Issue 52, December 26, 2010

Siddhi B. Ranjitkar

Nepalis have been poor because of the corruption in the state business since the Shah dynasty started ruling the country. Corruption has two faces of the same coin. Siphoning the state money for the personal benefits of the rulers and getting money through commissions from the contractors, company and other business dealers on the state affairs. The Shahs did so during their direct rule; then the Ranas sidelined the Shahs and had done worst than the Shahs; then came the Koiralas, and so on only to rip the national treasure and steal the money as much as possible for their benefits and the political parties.

Before the Shahs came to power in Nepal, the Mallas had performed the state affairs quite remarkably for the benefits of the people and the state letting the people do everything for them. The decentralization has been up to the neighborhood or a community. Each neighborhood or community had the authority to do whatever needed for the community from the supply of water to the building of shrines to various deities and the rest houses and hangout places. They collected the money from the community members and spent it with the consensus of all the members of the community on various community activities for the benefits of its members. They had the associations called guthi for various purposes. Each household of a family was the member of such a guthi. They had the association for undertaking funerals, for building water supply system and maintaining them. They had guthi for every purpose they needed at that time. The rulers had charged minimum possible taxes on the agricultural products, trade and other business keeping most of the wealth created by the people in the community and with the people for them to use, as they desired. Consequently, they could create the culture of the world class at that time.

Then came the Shahs from the very small principality called Gorkha. The royalties were neither developed to anywhere close to the development of the Mallas nor their people had done anything comparable to the arts and culture developed by the people of the Malla period. However, they succeeded to unite all small principalities of that time into the current day Nepal.

With the unification of the principalities into a single kingdom, the ways of life and means of maintaining the decentralization the people had enjoyed simply evaporated. Everything centralized; people’s hands had been not only tied but also cut if they attempted to do something good for the people on their own. In addition, the households and their communities had lost all the savings they used to have due to the heavy taxes imposed by the Shah rulers. As a result, Nepalis not only could not do anything to develop the arts and culture further but also could not keep up with the arts and culture developed by their forefathers and mothers.

——————————

▶ _WORK TASK A_: Name every ruling family or dynasty mentioned in the passage on corruption in Nepal, in the order they first appear.

——————————

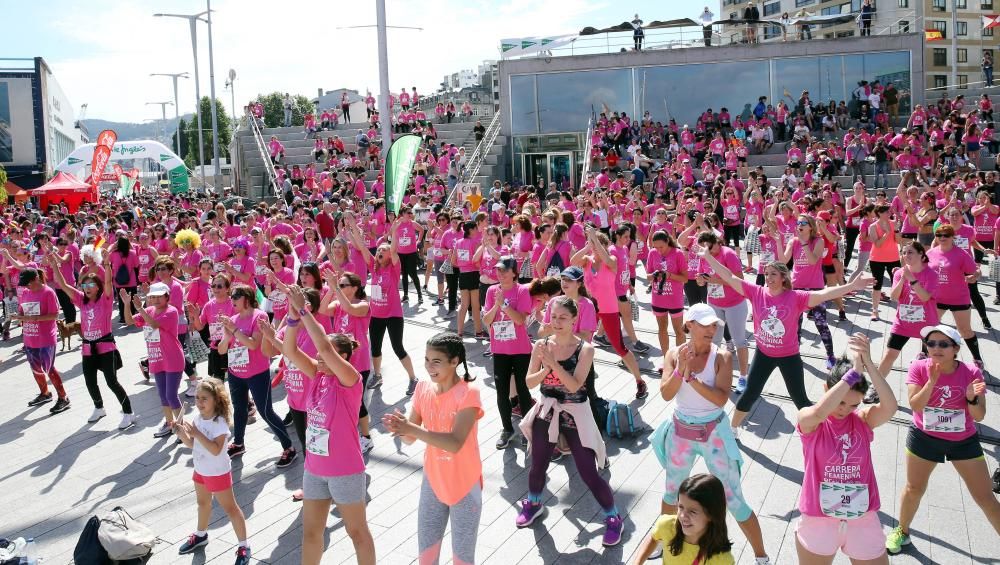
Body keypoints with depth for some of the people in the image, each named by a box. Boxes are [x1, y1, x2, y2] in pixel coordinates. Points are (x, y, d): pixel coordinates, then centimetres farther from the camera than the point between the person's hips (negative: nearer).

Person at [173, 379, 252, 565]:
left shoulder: (220, 423, -26)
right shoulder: (198, 419, -3)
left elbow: (216, 450, -36)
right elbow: (192, 444, 6)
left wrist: (197, 433, -40)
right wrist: (182, 434, -13)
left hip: (218, 473, -8)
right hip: (200, 470, 8)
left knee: (230, 508, 1)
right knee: (203, 503, 27)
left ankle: (243, 546, 9)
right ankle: (201, 535, 49)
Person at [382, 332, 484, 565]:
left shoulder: (468, 393, -21)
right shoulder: (423, 388, -3)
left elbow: (455, 443, -30)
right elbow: (410, 438, -2)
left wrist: (411, 428, -37)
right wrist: (400, 428, -24)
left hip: (464, 487, -5)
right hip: (432, 483, 5)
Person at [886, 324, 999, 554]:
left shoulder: (971, 373, -17)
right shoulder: (918, 368, -17)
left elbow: (979, 416, -15)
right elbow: (915, 405, -25)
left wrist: (972, 398, -35)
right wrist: (932, 381, -37)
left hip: (964, 441, 0)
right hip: (924, 438, 0)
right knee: (914, 489, 14)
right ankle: (902, 531, 38)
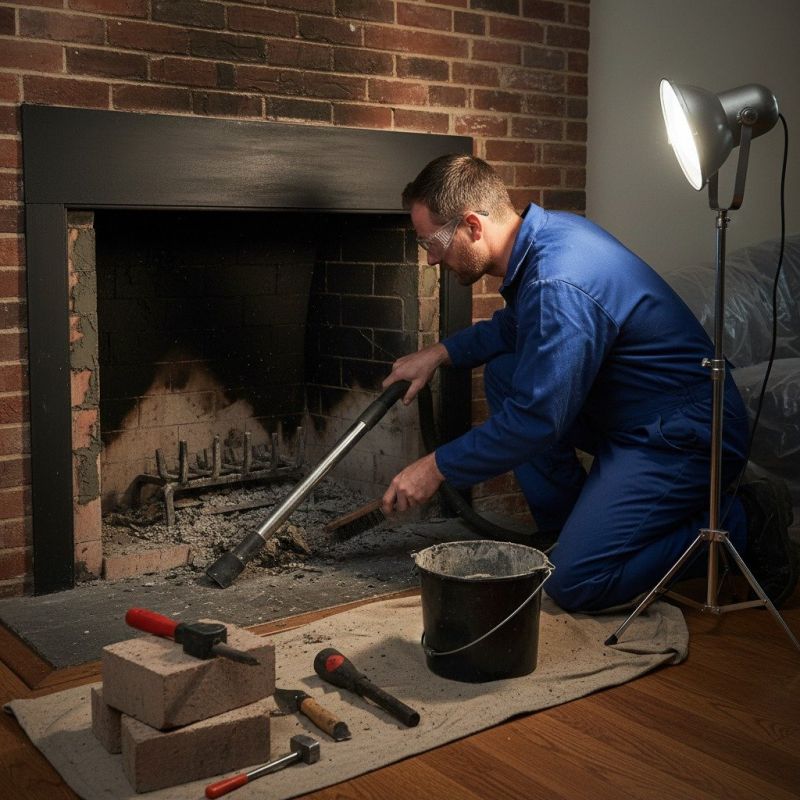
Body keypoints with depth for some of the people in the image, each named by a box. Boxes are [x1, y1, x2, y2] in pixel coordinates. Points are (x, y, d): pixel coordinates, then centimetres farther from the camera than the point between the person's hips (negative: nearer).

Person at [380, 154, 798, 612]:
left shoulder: (557, 286, -28)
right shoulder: (547, 231, 3)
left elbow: (536, 420, -26)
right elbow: (514, 326, 22)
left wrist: (436, 468, -17)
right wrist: (441, 353, 12)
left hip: (687, 437, -10)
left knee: (575, 583, -16)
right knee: (504, 373, 8)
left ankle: (742, 524, -2)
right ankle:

——————————

▶ _WORK TASK B_: Render the records, from the line containing "left hip: (687, 437, -10)" through the end of the records, as a Markdown table with the columns Row and Line. Number each row and leave out blank lines.

▶ _EXPECTED OUTPUT A_: Shahs, Ranas, Koiralas, Mallas

▶ _EXPECTED OUTPUT B_:
| Row | Line |
|---|---|
| 1 | left hip: (687, 437, -10) |
| 2 | left knee: (575, 583, -16) |
| 3 | right knee: (504, 373, 8) |
| 4 | left ankle: (742, 524, -2) |
| 5 | right ankle: |